** What you will do **
Go through the listing below and retype exactly the lines starting at the one with "index tip: (384, 722)" and ending at the one with "pinky tip: (294, 191)", skipping pictures.

** Data shown **
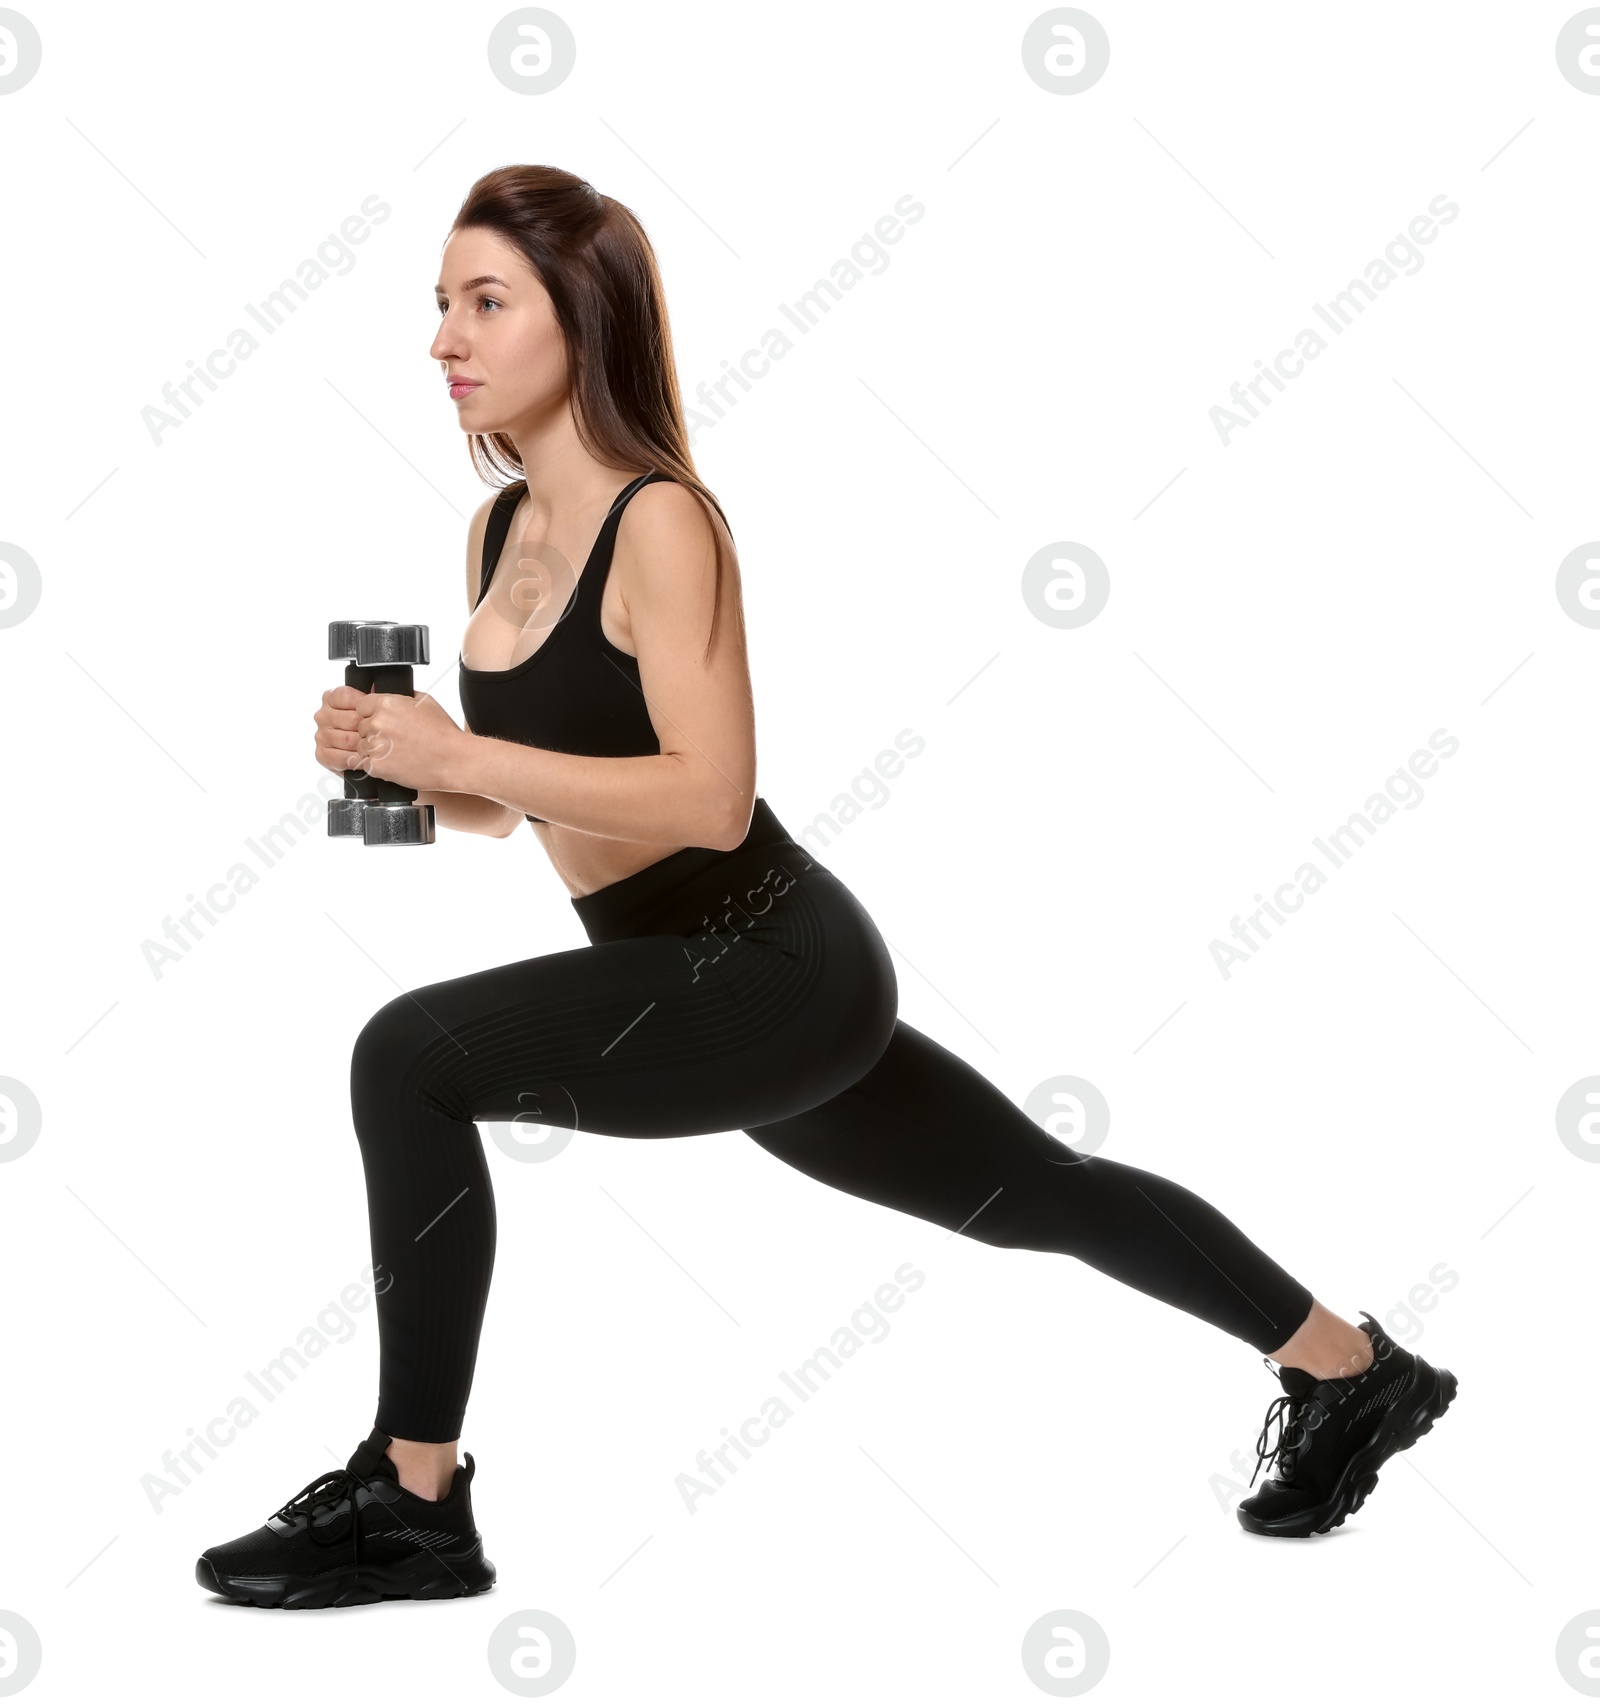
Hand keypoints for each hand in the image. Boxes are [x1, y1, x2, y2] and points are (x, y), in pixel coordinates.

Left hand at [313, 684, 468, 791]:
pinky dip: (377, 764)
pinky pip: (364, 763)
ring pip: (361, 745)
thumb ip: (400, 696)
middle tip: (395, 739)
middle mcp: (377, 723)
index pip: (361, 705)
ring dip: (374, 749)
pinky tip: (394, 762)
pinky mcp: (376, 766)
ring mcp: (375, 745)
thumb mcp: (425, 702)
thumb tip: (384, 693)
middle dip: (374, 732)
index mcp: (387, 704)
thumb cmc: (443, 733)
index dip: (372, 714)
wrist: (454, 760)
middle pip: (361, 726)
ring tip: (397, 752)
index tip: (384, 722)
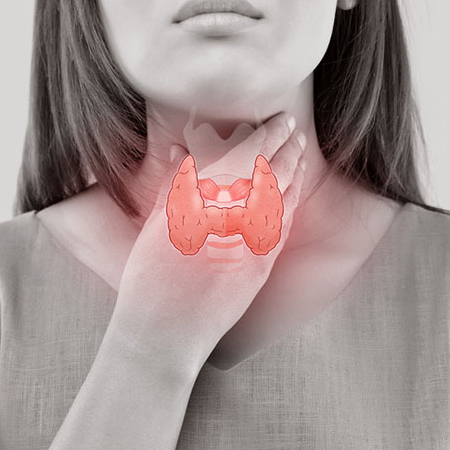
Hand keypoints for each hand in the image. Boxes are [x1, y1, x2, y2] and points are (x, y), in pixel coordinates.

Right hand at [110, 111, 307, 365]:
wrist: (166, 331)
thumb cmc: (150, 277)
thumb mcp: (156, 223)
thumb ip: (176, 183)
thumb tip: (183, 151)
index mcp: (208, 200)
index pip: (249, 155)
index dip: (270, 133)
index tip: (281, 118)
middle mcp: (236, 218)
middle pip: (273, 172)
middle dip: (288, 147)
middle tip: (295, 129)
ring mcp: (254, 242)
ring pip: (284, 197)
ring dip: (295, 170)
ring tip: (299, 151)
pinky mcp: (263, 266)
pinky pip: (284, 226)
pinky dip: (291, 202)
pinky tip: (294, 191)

---

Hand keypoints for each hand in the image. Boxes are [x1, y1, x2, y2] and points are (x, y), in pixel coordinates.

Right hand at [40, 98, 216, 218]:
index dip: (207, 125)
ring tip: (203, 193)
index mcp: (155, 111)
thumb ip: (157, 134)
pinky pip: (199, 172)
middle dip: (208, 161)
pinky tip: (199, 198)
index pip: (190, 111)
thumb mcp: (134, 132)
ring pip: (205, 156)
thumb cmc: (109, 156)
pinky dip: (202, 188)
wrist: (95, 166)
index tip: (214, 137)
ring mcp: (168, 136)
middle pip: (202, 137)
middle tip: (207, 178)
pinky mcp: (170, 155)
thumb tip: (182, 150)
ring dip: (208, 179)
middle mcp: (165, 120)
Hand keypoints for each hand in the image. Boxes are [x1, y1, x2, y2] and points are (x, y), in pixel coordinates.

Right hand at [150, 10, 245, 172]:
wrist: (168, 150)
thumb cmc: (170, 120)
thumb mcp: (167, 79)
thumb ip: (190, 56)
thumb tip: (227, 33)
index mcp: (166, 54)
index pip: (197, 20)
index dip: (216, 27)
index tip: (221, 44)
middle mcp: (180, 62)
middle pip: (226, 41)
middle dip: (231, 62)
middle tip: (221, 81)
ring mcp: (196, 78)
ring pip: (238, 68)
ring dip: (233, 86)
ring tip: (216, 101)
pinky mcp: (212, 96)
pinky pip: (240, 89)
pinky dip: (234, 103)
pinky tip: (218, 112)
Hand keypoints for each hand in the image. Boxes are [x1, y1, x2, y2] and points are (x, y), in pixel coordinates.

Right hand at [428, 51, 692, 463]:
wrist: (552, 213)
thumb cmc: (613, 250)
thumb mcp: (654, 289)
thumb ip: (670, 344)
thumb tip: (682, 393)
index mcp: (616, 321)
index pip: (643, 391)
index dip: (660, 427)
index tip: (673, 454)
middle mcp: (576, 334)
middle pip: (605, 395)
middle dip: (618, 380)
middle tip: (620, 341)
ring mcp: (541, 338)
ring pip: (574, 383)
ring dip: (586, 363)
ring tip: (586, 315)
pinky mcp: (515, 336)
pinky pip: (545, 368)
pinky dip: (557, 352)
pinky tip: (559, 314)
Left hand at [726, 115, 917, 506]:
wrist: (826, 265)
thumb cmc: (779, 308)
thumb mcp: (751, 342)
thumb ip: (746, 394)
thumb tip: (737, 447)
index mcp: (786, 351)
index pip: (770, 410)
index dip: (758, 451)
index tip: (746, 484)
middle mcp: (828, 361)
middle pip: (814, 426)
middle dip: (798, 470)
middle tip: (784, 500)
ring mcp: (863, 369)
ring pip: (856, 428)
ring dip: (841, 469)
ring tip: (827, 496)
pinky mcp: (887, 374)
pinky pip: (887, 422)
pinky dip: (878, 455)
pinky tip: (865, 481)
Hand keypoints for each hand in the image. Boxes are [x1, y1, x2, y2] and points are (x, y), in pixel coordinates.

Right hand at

** Task output **
index tip: (384, 722)
Hand keypoints for each hand in the image. Boxes are [x1, y1, x2, y2] and points are (x, y), in pixel coordinates.

Right hand at [110, 111, 307, 365]:
wrist: (166, 331)
thumb cmc: (150, 277)
thumb mcp: (156, 223)
thumb ip: (176, 183)
thumb tip: (183, 151)
index mcp: (208, 200)
index pip: (249, 155)
index dip: (270, 133)
index tip: (281, 118)
middle mcp: (236, 218)
middle pip: (273, 172)
middle dip: (288, 147)
middle tip: (295, 129)
ring mcp: (254, 242)
ring pip: (284, 197)
ring dip: (295, 170)
ring tip: (299, 151)
pinky mcp: (263, 266)
pinky pip: (284, 226)
pinky dip: (291, 202)
pinky tip: (294, 191)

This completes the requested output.